Opinion
June 15, 1992
Appeal from the Supreme Court, Kings County (De Lury, J.).
Ordered that the judgment is affirmed.
The defendant's claim of prosecutorial error on summation is unpreserved for appellate review since he failed to register any objection to the prosecutor's comments he now contends were erroneous (see, People v. Medina, 53 N.Y.2d 951, 953; People v Larsen, 157 A.D.2d 672).
The defendant's claim that the testimony of a police officer regarding his previous arrest was improperly admitted is also unpreserved for appellate review since he failed to register an objection or move for a mistrial based upon the officer's testimony until the day following the completion of his testimony and declined a curative instruction on the matter once he did move for a mistrial (see, People v. Medina, supra, at 951; People v. Fields, 122 A.D.2d 159). In any event, this testimony was stricken from the record. Further, the defendant's claim regarding the prosecutor's cross-examination of him about the facts of a previous arrest is also unpreserved for appellate review since he failed to raise any objection to it (see, People v. Udzinski, 146 A.D.2d 245).

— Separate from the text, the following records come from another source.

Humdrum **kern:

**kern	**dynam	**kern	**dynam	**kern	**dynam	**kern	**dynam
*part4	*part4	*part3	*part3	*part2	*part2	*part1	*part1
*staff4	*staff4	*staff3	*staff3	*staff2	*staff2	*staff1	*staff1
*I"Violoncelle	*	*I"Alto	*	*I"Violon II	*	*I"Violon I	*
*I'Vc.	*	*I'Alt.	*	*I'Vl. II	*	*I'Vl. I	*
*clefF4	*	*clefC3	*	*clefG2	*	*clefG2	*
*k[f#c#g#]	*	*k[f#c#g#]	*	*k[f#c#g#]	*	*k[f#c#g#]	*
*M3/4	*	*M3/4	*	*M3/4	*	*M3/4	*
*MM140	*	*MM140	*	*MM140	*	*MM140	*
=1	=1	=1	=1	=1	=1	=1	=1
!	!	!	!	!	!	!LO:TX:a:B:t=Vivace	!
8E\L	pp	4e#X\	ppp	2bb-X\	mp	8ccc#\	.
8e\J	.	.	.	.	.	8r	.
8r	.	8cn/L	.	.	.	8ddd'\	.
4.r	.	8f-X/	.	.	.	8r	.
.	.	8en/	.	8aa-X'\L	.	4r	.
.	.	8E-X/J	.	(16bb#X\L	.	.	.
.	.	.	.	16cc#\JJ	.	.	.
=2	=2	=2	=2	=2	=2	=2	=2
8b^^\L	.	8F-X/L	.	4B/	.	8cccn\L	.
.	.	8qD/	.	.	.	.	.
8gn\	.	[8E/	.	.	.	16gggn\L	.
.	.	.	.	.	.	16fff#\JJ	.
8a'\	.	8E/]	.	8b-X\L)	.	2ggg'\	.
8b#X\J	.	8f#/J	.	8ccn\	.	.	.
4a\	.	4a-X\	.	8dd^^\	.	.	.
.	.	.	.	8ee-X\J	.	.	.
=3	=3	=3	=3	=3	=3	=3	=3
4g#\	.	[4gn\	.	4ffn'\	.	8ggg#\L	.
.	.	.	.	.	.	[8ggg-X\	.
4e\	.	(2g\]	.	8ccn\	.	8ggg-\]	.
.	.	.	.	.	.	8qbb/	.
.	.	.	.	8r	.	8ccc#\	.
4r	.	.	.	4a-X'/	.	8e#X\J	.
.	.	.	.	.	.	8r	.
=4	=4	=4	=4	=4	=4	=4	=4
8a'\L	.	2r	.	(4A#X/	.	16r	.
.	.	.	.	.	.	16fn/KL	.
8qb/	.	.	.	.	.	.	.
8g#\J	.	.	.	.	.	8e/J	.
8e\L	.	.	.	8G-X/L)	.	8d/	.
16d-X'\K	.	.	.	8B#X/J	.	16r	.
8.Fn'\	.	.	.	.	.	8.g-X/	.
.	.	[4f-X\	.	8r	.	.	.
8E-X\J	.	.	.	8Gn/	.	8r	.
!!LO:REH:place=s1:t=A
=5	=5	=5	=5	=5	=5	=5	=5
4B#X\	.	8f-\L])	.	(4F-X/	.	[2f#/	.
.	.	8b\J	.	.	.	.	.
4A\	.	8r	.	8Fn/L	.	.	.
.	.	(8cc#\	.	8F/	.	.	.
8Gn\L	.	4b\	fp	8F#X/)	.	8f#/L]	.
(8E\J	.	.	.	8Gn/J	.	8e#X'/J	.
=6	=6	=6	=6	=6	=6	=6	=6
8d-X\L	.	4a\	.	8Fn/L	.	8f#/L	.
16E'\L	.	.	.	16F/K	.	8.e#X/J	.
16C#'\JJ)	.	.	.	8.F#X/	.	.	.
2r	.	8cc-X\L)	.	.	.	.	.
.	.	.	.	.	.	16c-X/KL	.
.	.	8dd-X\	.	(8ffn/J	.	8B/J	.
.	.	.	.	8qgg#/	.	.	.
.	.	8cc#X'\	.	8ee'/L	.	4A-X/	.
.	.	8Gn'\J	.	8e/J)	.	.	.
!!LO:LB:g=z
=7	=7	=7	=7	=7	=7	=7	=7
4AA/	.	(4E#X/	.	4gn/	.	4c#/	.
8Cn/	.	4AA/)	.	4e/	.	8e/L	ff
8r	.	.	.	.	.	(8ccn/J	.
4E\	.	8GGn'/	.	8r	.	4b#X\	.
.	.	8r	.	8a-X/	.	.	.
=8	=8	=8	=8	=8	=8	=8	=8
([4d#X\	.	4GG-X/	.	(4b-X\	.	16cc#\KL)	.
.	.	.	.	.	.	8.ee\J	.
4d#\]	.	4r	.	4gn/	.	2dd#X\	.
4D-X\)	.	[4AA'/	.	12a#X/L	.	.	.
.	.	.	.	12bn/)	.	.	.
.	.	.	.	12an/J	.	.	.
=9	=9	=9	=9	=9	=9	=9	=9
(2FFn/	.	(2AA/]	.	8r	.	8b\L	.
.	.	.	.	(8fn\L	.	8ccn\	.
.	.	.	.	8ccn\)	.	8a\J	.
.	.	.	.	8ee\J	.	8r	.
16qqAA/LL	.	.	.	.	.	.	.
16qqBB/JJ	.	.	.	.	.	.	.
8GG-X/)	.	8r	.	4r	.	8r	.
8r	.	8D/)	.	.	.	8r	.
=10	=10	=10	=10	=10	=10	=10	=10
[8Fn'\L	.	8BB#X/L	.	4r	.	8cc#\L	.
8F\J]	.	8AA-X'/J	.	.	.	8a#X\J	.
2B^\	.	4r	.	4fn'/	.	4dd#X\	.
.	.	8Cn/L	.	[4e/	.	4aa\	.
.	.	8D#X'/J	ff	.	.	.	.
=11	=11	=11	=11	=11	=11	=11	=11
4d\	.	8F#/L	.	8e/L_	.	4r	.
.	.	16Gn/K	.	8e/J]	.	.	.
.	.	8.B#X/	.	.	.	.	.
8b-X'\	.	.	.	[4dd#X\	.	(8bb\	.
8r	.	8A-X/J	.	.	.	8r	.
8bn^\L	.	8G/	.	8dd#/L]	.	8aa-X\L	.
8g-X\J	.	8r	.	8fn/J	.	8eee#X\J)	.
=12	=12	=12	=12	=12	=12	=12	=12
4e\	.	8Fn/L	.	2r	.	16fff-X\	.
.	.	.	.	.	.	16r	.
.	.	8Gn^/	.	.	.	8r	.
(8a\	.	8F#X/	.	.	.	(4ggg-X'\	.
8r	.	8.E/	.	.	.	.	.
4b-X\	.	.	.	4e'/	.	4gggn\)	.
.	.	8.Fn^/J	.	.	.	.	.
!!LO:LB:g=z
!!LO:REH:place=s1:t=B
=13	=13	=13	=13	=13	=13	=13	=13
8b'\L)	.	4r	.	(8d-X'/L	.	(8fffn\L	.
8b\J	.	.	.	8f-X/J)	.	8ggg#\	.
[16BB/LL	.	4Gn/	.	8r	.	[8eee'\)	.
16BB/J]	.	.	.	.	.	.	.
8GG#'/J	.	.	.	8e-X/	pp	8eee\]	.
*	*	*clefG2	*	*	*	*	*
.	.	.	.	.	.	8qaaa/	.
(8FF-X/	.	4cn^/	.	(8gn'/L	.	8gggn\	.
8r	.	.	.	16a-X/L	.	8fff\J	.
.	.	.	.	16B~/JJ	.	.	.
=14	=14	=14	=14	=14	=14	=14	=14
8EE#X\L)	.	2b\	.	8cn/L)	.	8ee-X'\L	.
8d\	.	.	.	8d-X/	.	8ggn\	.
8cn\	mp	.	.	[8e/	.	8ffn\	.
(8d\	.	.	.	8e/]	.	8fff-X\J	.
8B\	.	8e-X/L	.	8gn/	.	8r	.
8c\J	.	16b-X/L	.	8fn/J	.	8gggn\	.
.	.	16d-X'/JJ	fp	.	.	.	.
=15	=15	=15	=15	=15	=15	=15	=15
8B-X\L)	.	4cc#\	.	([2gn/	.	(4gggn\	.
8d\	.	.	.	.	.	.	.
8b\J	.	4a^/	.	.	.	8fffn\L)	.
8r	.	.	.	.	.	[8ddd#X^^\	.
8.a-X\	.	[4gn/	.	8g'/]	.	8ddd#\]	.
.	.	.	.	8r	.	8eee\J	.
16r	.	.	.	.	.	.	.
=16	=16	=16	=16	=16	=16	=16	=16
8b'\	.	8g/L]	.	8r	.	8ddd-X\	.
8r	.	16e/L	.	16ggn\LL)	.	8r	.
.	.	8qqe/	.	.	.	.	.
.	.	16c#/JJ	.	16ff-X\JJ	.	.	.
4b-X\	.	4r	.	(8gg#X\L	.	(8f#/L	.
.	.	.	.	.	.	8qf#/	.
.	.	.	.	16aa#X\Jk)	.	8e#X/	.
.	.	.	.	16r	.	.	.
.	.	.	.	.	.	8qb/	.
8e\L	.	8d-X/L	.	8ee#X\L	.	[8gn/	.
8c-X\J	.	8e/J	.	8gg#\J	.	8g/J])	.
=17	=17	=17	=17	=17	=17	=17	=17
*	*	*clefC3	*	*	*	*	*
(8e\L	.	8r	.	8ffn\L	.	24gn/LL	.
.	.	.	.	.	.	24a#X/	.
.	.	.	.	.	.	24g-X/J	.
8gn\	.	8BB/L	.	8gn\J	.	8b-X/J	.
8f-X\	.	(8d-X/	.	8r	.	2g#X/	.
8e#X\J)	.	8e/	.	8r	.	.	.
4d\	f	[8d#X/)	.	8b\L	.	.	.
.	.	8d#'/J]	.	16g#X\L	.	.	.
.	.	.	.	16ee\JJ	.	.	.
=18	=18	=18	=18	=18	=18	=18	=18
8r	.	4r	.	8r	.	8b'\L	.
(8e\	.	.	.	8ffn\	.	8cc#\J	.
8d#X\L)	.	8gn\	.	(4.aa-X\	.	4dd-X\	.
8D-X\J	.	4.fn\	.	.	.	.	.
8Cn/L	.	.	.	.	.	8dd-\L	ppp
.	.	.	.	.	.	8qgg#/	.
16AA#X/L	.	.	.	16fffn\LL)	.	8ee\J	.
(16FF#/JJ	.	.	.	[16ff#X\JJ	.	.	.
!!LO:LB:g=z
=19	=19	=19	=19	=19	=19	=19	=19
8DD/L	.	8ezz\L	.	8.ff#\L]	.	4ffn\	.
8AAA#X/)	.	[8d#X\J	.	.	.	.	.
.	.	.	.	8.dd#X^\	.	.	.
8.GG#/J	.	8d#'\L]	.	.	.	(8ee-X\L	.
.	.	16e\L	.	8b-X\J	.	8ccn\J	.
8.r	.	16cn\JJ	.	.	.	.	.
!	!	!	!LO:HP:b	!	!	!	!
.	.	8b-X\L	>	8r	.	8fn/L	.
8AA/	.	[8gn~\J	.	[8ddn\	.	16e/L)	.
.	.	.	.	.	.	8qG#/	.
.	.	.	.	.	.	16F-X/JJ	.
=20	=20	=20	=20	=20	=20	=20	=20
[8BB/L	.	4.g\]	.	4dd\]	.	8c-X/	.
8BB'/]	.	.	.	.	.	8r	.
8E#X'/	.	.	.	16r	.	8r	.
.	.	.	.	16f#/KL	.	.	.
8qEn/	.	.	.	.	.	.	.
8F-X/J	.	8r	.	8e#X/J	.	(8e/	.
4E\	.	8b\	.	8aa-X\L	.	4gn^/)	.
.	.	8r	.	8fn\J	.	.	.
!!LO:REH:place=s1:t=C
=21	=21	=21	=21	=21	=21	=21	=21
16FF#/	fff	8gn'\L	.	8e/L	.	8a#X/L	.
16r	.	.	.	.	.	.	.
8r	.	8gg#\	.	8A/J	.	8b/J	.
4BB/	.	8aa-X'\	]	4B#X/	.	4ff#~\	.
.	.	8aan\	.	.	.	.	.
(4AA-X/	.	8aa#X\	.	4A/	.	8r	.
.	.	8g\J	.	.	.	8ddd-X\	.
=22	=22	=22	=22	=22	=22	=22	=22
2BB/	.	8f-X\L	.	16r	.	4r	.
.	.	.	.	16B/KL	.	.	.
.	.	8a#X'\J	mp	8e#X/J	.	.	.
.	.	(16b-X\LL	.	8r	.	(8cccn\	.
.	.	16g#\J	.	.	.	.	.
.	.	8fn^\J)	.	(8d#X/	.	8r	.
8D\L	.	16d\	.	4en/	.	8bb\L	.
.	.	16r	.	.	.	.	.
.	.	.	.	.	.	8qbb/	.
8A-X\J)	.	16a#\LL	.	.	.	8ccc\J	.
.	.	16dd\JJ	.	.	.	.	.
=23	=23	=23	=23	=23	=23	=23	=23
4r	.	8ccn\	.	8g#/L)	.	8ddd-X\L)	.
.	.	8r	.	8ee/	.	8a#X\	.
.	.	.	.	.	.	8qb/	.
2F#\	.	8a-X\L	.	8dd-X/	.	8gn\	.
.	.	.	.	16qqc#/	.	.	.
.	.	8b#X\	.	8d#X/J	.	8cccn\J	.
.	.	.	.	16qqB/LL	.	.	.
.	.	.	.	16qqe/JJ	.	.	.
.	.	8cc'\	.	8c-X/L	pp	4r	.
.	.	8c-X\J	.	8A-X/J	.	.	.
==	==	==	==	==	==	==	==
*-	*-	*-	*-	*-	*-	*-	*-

In light of the overwhelming evidence of the defendant's guilt, we decline to exercise our interest of justice jurisdiction to review the defendant's claims of error. The undercover officer testified that the defendant sold him two vials of what proved to be crack cocaine in exchange for $10 of prerecorded money. Upon his arrest by the back-up police officers shortly thereafter, the defendant was found with 27 additional crack cocaine vials and the prerecorded money in his possession. Rosenblatt, J.P., Miller, Ritter and Pizzuto, JJ., concur.